* _TASK PROMPT_:
Your answer is one number, how many lines in the entries include "autoscale".

Saved data entries:

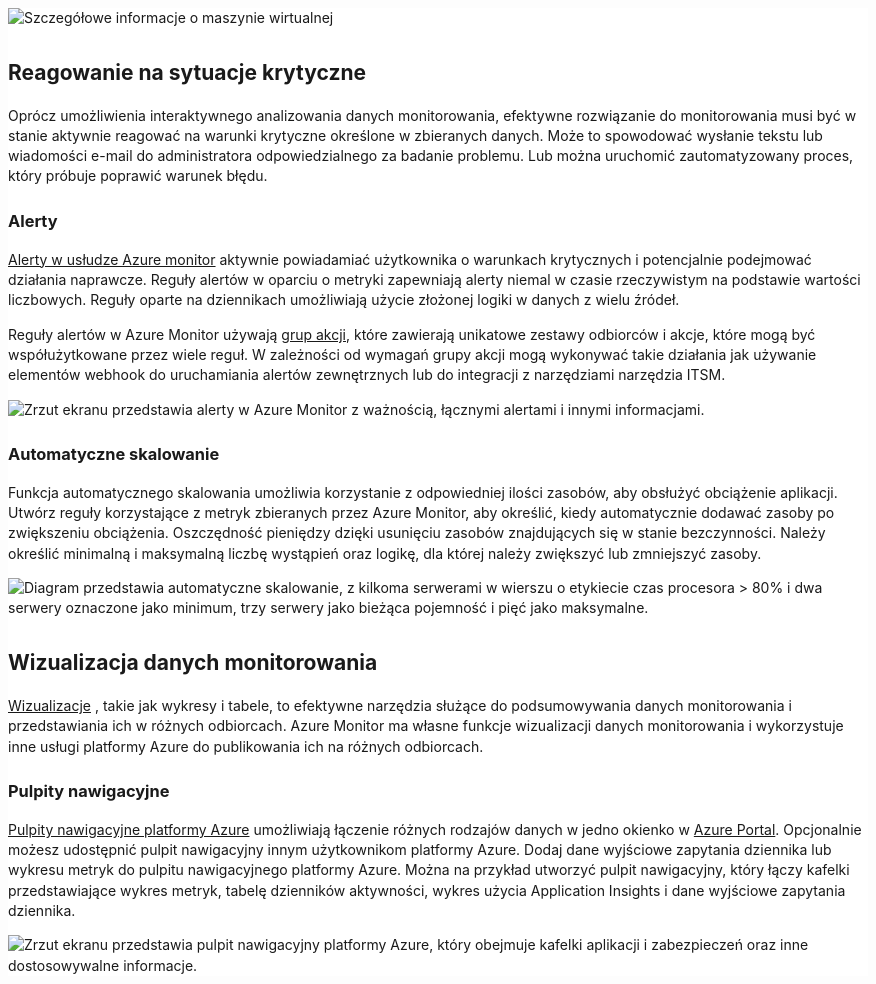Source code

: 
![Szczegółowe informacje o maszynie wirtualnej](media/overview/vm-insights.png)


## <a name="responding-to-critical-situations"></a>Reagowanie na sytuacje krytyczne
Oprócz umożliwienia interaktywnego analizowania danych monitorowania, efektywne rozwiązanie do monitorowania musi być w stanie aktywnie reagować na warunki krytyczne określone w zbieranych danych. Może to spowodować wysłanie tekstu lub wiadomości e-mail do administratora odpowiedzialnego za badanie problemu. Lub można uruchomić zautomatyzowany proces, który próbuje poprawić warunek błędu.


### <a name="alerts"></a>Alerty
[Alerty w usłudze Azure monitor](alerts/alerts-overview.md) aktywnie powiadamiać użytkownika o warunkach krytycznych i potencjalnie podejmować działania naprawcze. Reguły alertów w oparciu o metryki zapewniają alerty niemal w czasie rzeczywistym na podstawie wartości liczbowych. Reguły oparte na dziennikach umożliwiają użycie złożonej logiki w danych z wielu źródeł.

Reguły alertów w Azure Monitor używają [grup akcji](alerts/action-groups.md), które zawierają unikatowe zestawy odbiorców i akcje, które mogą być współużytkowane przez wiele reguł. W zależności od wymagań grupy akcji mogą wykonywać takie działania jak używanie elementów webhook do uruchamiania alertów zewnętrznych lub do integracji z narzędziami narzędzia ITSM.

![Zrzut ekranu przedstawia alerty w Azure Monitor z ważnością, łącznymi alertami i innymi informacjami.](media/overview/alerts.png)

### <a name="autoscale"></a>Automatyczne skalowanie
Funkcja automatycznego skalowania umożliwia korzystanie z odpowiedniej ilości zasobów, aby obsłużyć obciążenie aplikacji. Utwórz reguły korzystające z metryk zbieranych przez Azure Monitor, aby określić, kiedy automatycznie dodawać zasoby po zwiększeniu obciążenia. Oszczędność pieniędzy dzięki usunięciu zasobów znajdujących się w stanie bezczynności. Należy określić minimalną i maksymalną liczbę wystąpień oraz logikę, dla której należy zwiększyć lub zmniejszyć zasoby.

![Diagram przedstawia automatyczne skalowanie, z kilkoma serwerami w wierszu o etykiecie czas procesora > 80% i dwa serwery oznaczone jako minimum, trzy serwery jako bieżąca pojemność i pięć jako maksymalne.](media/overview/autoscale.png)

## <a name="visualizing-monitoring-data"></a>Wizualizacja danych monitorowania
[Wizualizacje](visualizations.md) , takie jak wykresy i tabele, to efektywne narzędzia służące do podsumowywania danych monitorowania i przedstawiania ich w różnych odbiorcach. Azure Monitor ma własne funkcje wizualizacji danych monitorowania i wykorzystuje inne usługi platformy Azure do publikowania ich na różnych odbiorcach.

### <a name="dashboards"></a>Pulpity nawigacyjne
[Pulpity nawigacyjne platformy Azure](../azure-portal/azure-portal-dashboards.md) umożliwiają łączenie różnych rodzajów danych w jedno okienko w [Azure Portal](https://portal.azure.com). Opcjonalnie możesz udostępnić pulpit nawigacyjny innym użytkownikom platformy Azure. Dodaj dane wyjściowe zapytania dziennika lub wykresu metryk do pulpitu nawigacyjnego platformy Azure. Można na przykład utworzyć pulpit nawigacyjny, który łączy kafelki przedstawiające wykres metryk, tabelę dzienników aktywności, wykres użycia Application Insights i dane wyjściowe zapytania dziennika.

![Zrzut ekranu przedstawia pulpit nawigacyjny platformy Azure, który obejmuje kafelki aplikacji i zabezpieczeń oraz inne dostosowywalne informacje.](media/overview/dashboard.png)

---

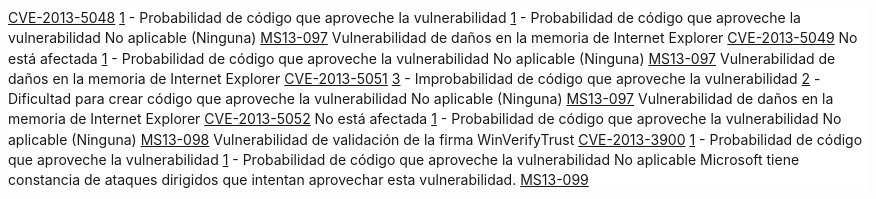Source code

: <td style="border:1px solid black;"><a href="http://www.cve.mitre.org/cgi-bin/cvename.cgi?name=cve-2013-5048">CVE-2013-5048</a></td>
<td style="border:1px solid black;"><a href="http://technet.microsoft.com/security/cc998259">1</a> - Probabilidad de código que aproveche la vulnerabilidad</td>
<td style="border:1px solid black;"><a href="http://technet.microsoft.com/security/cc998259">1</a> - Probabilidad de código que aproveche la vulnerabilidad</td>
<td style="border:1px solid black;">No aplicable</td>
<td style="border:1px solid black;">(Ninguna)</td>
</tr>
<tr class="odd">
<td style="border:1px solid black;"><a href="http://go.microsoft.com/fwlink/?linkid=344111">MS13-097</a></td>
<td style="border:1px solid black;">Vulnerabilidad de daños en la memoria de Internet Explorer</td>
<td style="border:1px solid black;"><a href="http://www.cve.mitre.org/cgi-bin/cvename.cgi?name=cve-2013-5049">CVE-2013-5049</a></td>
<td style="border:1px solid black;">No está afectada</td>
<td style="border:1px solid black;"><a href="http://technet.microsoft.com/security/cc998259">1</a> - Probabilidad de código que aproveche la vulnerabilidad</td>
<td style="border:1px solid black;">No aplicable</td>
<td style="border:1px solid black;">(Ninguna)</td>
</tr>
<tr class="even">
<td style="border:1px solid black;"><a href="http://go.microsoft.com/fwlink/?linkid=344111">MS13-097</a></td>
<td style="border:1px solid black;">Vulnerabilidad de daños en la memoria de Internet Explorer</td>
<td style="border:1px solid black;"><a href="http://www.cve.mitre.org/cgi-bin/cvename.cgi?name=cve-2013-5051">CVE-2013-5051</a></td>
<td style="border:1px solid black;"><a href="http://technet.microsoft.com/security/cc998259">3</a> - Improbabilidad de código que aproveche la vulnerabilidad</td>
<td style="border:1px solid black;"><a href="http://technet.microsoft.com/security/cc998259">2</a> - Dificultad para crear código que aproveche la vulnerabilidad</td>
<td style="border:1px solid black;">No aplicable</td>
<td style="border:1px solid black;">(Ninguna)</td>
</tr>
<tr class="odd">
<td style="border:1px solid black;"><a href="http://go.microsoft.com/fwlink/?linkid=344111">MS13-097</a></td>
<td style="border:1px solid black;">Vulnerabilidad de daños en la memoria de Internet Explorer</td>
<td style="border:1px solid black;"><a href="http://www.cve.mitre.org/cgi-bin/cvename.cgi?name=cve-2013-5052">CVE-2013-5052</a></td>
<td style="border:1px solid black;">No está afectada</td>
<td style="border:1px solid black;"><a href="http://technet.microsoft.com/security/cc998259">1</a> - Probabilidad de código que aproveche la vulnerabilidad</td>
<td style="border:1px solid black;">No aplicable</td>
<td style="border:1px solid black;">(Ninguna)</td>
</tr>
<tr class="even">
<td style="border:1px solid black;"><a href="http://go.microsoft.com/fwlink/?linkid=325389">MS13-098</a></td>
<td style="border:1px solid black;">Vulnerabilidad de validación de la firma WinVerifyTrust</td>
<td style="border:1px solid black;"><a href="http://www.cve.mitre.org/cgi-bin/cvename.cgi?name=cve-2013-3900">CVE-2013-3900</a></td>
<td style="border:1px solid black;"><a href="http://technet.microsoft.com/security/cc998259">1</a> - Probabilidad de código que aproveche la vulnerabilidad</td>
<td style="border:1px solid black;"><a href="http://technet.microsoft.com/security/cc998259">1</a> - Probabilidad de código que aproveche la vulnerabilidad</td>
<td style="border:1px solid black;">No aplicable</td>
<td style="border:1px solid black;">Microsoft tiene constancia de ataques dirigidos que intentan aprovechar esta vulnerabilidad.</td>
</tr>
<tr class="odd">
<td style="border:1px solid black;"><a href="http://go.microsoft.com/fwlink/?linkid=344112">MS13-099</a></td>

---

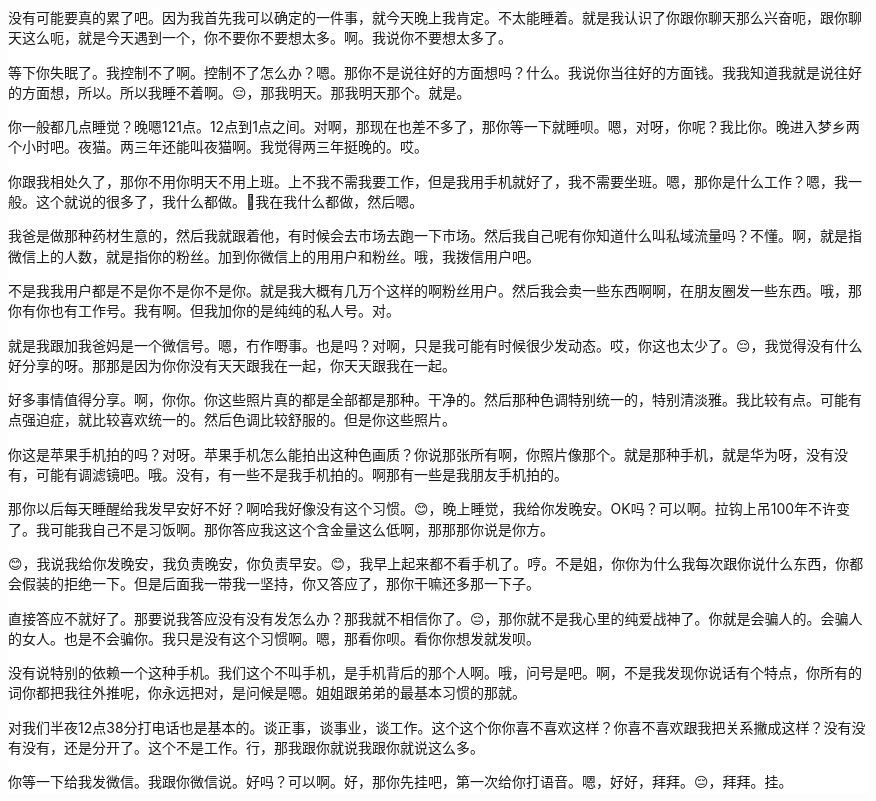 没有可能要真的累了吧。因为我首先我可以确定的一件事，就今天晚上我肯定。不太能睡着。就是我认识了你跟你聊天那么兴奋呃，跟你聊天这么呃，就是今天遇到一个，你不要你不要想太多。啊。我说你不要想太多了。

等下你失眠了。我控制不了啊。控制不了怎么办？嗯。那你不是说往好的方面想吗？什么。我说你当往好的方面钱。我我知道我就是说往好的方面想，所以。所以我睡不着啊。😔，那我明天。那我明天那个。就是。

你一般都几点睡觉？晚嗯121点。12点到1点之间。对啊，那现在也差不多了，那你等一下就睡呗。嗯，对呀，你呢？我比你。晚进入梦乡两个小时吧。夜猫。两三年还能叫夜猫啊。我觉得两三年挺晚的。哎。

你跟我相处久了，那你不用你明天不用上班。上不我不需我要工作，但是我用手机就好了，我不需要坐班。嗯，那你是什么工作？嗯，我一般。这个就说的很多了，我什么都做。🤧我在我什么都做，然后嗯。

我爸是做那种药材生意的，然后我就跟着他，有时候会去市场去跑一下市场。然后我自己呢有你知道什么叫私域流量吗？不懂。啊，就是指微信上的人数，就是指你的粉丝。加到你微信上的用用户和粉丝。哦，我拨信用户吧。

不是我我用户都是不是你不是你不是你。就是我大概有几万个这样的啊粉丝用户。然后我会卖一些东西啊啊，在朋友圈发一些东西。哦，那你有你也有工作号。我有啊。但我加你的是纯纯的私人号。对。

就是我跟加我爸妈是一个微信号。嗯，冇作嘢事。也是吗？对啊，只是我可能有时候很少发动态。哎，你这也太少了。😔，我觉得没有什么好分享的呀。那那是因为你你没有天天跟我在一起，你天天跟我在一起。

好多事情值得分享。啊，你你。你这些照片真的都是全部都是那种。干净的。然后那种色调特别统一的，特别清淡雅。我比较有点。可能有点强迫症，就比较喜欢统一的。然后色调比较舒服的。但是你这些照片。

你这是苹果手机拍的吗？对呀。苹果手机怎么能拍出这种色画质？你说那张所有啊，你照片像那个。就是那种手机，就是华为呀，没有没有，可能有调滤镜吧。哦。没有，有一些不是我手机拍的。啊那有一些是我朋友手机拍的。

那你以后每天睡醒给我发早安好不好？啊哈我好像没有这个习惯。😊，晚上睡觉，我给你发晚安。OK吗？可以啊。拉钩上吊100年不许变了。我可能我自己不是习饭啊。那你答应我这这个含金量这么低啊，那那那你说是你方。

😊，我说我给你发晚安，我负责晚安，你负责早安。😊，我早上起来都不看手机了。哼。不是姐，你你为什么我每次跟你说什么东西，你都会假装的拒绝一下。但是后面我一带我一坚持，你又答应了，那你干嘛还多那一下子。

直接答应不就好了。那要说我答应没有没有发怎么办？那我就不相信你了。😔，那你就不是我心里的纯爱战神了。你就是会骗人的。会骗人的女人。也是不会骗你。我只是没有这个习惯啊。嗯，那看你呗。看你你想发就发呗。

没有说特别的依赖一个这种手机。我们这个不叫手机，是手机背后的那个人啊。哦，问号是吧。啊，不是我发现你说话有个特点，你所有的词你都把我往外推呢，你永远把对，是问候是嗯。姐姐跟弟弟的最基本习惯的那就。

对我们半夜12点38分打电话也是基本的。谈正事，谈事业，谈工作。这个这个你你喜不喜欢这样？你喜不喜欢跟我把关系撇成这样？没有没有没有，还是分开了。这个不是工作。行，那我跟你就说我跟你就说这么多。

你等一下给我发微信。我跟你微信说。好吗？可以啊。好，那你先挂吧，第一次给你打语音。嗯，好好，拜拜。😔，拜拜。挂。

* _RESULT FOR THIS TASK_:
2